OBJECTIVE: To investigate the potential association between semaglutide and NAION in the Observational Health Data Sciences and Informatics (OHDSI) network. DESIGN, SETTING, AND
PARTICIPANTS: This was a retrospective study across 14 databases (6 administrative claims and 8 electronic health records). Included were adults with T2D taking semaglutide, other GLP-1RA (dulaglutide, exenatide), or non-GLP-1RA medications (empagliflozin, sitagliptin, glipizide) from December 1, 2017, to December 31, 2023. The incidence proportion and rate of NAION were calculated. Association between semaglutide and NAION was assessed using 2 approaches: an active-comparator cohort design comparing new users of semaglutide with those taking other GLP-1RAs and non-GLP-1RA drugs, and a self-controlled case-series (SCCS) analysis to compare individuals' risks during exposure and nonexposure periods for each drug. The cohort design used propensity score-adjusted Cox proportional hazards models to estimate hazard ratios (HRs). The SCCS used conditional Poisson regression models to estimate incidence rate ratios (IRRs). Network-wide HR and IRR estimates were generated using a random-effects meta-analysis model. EXPOSURES: GLP-1RA and non-GLP-1RAs. MAIN OUTCOMES AND MEASURES: NAION under 2 alternative definitions based on diagnosis codes: one more inclusive and sensitive, the other more restrictive and specific.

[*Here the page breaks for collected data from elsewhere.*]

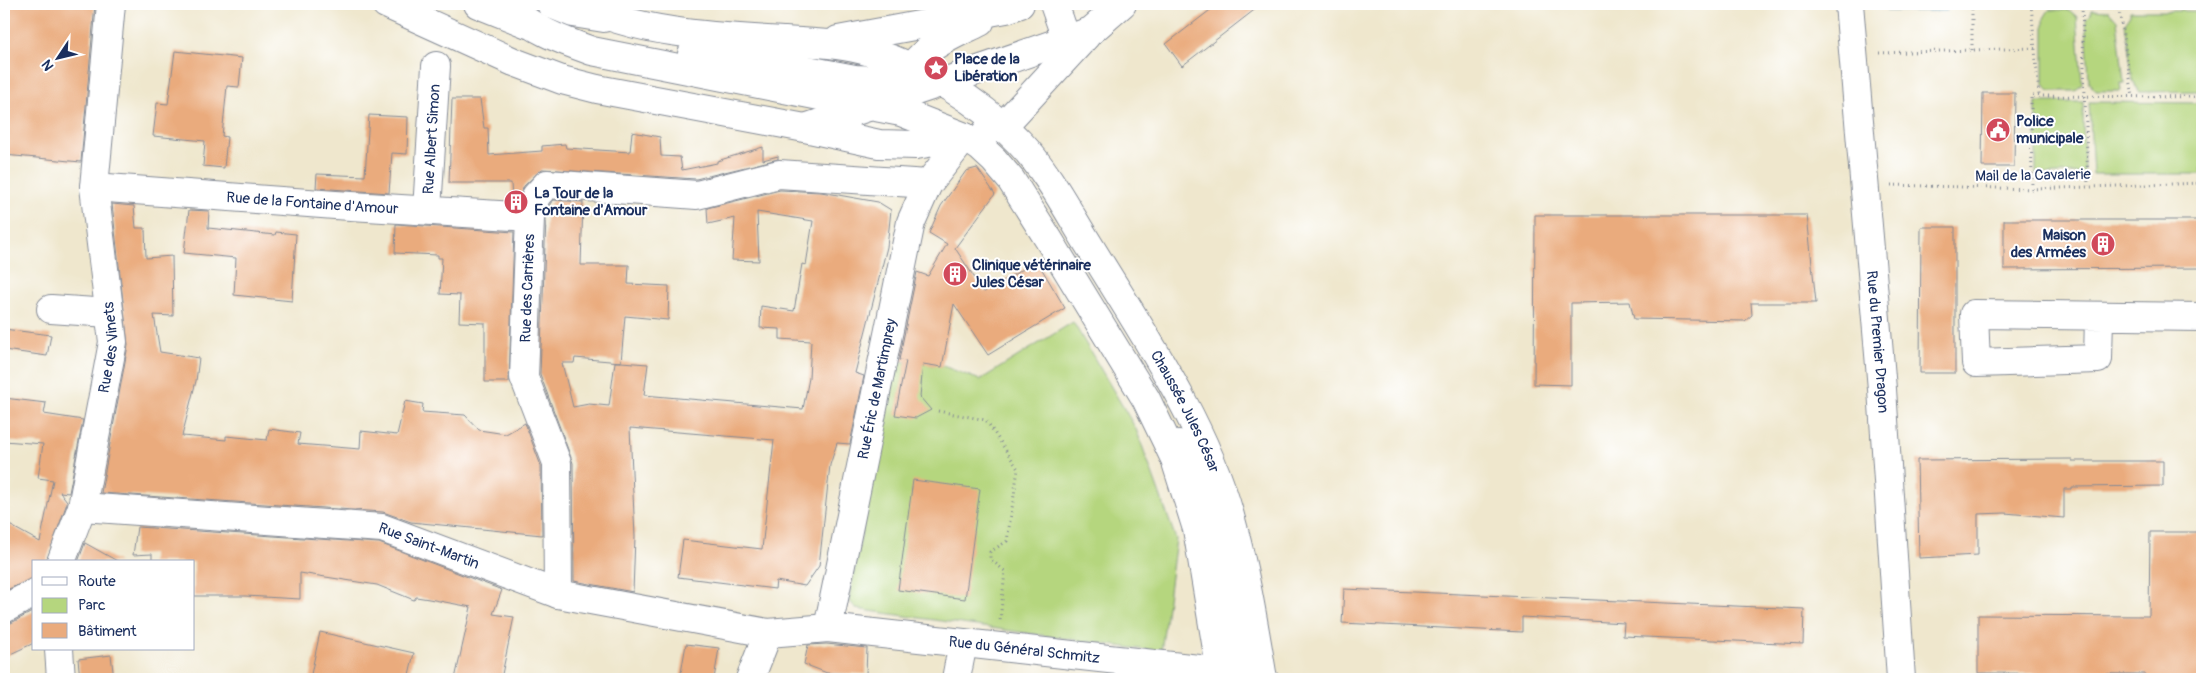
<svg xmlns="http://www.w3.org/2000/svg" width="2206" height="683" viewBox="0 0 2206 683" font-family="Pangolin,sans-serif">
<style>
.green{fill:#b5d67e;stroke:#68826e}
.water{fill:#55bbd4;stroke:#387599}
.building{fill:#eaab7d;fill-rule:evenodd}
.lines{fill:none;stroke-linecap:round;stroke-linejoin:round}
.minor-casing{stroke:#858b96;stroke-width:30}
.major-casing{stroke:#858b96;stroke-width:30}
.path{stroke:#858b96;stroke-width:3;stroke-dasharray:1 4;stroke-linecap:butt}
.minor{stroke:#fff;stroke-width:28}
.major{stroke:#fff;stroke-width:28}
.labels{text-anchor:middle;stroke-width:4;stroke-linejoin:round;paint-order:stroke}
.poi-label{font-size:15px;font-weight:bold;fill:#1b2f5e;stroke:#fff;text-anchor:start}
.street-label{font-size:15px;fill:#1b2f5e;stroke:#fff}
</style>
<rect width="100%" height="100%" fill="#fff"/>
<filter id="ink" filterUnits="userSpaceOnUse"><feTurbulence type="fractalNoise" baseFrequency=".02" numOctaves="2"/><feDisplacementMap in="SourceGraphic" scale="10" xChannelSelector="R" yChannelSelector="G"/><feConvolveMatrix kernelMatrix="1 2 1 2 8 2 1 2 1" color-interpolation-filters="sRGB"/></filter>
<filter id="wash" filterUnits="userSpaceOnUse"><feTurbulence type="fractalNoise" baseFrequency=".0096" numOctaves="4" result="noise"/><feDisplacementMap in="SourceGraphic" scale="20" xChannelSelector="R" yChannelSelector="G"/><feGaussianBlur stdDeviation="1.12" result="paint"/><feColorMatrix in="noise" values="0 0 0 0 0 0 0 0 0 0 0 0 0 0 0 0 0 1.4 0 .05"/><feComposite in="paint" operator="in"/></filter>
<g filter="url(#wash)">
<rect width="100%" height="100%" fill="#efe7cd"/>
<g class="green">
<path d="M2049 10H2069L2077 17 2082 84 2076 91H2049L2044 84V18Z"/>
<path d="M2092 10 2109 11 2117 20 2124 83H2120L2121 91H2096L2089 83 2086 18 2091 14Z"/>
<path d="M2130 11H2202V91L2139 92 2135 82 2133 81 2125 23 2130 16Z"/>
<path d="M2036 102H2083L2084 173 2036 175Z"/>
<path d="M2089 102 2202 103V174H2093Z"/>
<path d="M1073 322 1136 429 1176 539 1161 652 856 609 849 600 894 361 943 366 980 380Z"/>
</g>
<path class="water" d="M1887 4H1946L1947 11H1887Z"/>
<g id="blocks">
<g class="building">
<path d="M4 4H95L81 162 4 155Z"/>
<path d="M1218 4H1262L1182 66 1166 44Z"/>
<path d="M175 51 242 58 239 87 227 86 222 136 227 137 224 168 203 166 205 141 153 136 157 103 168 104Z"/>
<path d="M1983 93H2015L2014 167H1982Z"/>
<path d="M452 99H480L484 128H488L489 155 542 151V146L565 144 566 148 630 152 632 132 660 137 661 156 680 157 682 170 717 163V161L763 147V160L778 156V159L696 179 542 169 524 186 518 201 512 200 511 183H449Z"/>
<path d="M369 115 408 117 407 154 392 153 389 193 316 188 317 174 365 176Z"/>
<path d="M977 168 995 194 955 248 984 292 1037 261 1065 308 988 355 954 304 942 367 923 364 920 397 931 410 916 418 895 415 906 361 899 360 917 272 928 276 947 244 929 233 941 206 966 171Z"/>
<path d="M780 190 821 192 878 202 891 210 887 247 855 373 864 376 850 444 837 443 830 465 819 566 805 586 776 581 775 589 678 577 683 540 762 549 774 440 630 428 635 537 633 592 574 581 573 463 540 374 546 219 550 204 553 200 583 202 581 265H629L628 284 669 286 668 320 625 316 621 362 648 364 644 395 803 409 809 378 811 341 780 339V329L760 328 761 306 794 311 802 264 806 265 813 221 757 212 759 261 732 260 735 218 708 224 707 208ZM575 358 621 362H615L609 406 589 404 573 407 562 363H574Z"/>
<path d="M112 204 134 206 136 228H145L146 258 172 256 173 316 154 315 160 352 199 358 196 381 182 436 226 440V436L267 440 269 429 300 433 298 444 360 449 361 431 397 435 405 401 423 404 422 412 465 415 479 430 506 434 525 423 541 466 542 535 411 522 383 512 101 493 128 345Z"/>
<path d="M189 210 209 211 208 228 275 235 276 232 296 234 292 301 234 295 236 258 184 253Z"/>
<path d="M1535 215H1807L1816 303H1751L1752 315 1745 321 1634 319 1630 302 1571 303V385L1534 384Z"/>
<path d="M2004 220H2202V268L2004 269Z"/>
<path d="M396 224 514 232 509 382H485V323L459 322 460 295 440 294 442 258H438V255L395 253Z"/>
<path d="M1921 227H1955V373H1920Z"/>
<path d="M4 329 51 335 47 356 4 350Z"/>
<path d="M4 398 46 403 44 414 83 420 69 493 60 492 67 501V503L46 562H34V578L4 591V522L40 542 53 480 38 478 43 444 4 441Z"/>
<path d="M2072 459V461H2163V486L2072 487V489H2064V518L2005 513 1978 514V555L1919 558 1917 460Z"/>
<path d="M913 480 980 489 965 599 898 590Z"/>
<path d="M137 527 379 543 502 590 493 614 514 617 501 679H455L471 607 429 599 416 597 414 600 377 585 300 573V599L245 596H194V562H152V554L133 555Z"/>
<path d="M2150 532H2202V679H2145V674L1978 673V615L2149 616Z"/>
<path d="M85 543 119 562H78Z"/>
<path d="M1344 589 1804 609 1803 644 1623 636 1624 623 1522 617V632L1342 623Z"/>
<path d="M34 611V643L4 657V625L11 623Z"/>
<path d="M320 632 414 653 408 679H310Z"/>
<path d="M686 644 719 648 714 679H680Z"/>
<path d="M826 644 867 648 866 674 827 673 804 664 808 645Z"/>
<path d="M111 655 114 679H80L78 659Z"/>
</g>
</g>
</g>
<g filter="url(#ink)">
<use href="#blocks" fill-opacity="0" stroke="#858b96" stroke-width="1"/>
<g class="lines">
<defs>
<g id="minor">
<path d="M386 4 514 62 562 80 597 89 805 128 879 144 916 145 965 137"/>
<path d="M478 4 528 24"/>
<path d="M551 4 573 13 604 18"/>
<path d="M1054 4 1067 41"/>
<path id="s1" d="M1849 4 1882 389 1901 679"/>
<path d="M805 128 934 85"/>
<path id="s2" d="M94 187 335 205 530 217"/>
<path id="s3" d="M427 210 436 66"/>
<path d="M51 309 109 313"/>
<path d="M2099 316 2098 359 1976 363 1974 314 2202 317"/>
<path d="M1179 444 1200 488 1219 553 1234 637 1241 654 1263 679"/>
<path id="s4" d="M82 507 382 528 558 594 768 633 828 628 1199 669 1264 679"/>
<path id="s5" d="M61 562 82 507 113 342 94 187 111 4"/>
<path id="s6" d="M558 594 557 463 524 377 530 217 536 196 547 184 697 195 779 174 928 184"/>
<path d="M4 609 34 593"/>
<path id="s7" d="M828 628 911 222 928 184 965 137"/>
<path d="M59 649 61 679"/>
<path d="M750 679 768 633"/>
<path d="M956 679 963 643"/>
</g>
<g id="major">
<path d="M506 4C530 29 561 40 592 51L901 112 965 137 980 147 994 160 1011 180 1049 240 1146 399 1175 459 1197 529 1222 679"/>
<path id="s8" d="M580 4C637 34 721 37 785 41 813 43 842 43 870 52 925 68 980 101 1020 143 1049 173 1069 214 1092 250 1142 332 1204 422 1230 516 1245 569 1254 625 1263 679"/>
<path d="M838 40 1006 9 1020 4"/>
<path d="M692 54 764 62 855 79 941 83 1091 31 1122 4"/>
<path d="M905 85C911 50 953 36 980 22"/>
<path d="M987 131 1003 126 1086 36"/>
</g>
</defs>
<use href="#minor" class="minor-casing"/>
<use href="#major" class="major-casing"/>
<g class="path">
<path d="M1972 4V50"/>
<path d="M2031 4 2039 95"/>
<path d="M2118 4 2133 97"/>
<path d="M2031 6H2202"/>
<path d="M2082 6 2088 186"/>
<path d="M1879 53 2035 48"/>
<path d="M1891 185 2032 189 2202 183"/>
<path d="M2032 189 2031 96 2202 97"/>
<path d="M938 411 986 420 1018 469 1007 541 990 552V559L1005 571 1000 622"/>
</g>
<use href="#minor" class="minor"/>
<use href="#major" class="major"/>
</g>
</g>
<defs>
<symbol id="sight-disc" viewBox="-11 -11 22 22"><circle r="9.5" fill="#d1495b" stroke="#fff"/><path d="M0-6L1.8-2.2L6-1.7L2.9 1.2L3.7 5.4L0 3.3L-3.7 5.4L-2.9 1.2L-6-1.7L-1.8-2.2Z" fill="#fff"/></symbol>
<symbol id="civic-disc" viewBox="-11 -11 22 22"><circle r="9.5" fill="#d1495b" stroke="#fff"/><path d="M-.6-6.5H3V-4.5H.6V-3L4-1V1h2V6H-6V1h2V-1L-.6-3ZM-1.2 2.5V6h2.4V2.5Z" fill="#fff"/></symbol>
<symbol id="building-disc" viewBox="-11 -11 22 22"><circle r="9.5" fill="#d1495b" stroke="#fff"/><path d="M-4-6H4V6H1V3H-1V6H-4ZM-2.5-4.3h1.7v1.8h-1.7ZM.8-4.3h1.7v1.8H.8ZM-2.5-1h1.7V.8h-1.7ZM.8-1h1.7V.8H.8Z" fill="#fff"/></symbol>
</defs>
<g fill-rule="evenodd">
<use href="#sight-disc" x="922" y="54" width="28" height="28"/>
<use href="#civic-disc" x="1984" y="116" width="28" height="28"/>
<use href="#building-disc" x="502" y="188" width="28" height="28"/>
<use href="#building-disc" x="2089" y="230" width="28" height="28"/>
<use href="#building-disc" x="941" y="260" width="28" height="28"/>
</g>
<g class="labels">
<g class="poi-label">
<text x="954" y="64">Place de la<tspan x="954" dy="17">Libération</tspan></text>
<text x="2016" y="126">Police<tspan x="2016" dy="17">municipale</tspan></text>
<text x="534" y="198">La Tour de la<tspan x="534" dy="17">Fontaine d'Amour</tspan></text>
<text x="2086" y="240" text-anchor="end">Maison<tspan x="2086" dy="17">des Armées</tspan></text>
<text x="972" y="270">Clinique vétérinaire<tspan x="972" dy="17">Jules César</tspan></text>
</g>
<g class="street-label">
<text dy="5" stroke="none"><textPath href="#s3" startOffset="71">Rue Albert Simon</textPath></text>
<text transform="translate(2033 175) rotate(-1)" y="5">Mail de la Cavalerie</text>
<text dy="5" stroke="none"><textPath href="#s2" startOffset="219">Rue de la Fontaine d'Amour</textPath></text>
<text dy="5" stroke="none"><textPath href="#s6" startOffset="312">Rue des Carrières</textPath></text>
<text dy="5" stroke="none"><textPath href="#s1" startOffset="339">Rue du Premier Dragon</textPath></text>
<text dy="5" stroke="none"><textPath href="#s5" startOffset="221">Rue des Vinets</textPath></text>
<text dy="5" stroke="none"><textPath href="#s7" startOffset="244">Rue Éric de Martimprey</textPath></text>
<text dy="5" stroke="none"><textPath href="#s8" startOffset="789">Chaussée Jules César</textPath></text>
<text dy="5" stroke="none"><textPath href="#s4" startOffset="351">Rue Saint-Martin</textPath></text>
<text dy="5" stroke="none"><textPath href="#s4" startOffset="960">Rue du Général Schmitz</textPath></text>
</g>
</g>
<rect width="2206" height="683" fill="none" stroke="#fff" stroke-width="20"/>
<rect x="32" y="560" width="162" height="90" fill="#ffffff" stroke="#a4acbf"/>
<rect x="42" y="577" width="25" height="8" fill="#ffffff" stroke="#a4acbf"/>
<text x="78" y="586" font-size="15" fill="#1b2f5e">Route</text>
<rect x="42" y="598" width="25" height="15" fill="#b5d67e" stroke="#a4acbf"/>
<text x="78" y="610" font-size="15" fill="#1b2f5e">Parc</text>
<rect x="42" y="623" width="25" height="15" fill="#eaab7d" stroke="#a4acbf"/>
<text x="78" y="636" font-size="15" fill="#1b2f5e">Bâtiment</text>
<g transform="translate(58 58) rotate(235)" stroke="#ffffff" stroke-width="4" paint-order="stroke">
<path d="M0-4L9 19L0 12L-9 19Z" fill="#1b2f5e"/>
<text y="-8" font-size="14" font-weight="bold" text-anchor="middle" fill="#1b2f5e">N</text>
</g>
</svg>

RESULTS: The study included 37.1 million individuals with T2D, including 810 390 new semaglutide users. Of the 43 620 new users of semaglutide in the Optum's deidentified Clinformatics Data Mart Database, 24 473 (56%) were aged 50 to 69 years, and 26 699 (61%) were female. The incidence rate of NAION was 14.5 per 100 000 person-years among semaglutide users. The HR for NAION among new users of semaglutide was not different compared with that of the non-GLP-1RAs using the sensitive NAION definition-empagliflozin (HR, 1.44; 95% CI, 0.78-2.68; P = .12), sitagliptin (HR, 1.30; 95% CI, 0.56-3.01; P = .27), and glipizide (HR, 1.23; 95% CI, 0.66-2.28; P = .25). The risk was higher only compared with patients taking empagliflozin (HR, 2.27; 95% CI, 1.16-4.46; P = .02) using the specific definition. SCCS analysis of semaglutide exposure showed an increased risk of NAION (meta-analysis IRR, 1.32; 95% CI, 1.14-1.54; P < .001). CONCLUSIONS AND RELEVANCE: Results of this study suggest a modest increase in the risk of NAION among individuals with T2D associated with semaglutide use, smaller than that previously reported, and warranting further investigation into the clinical implications of this association.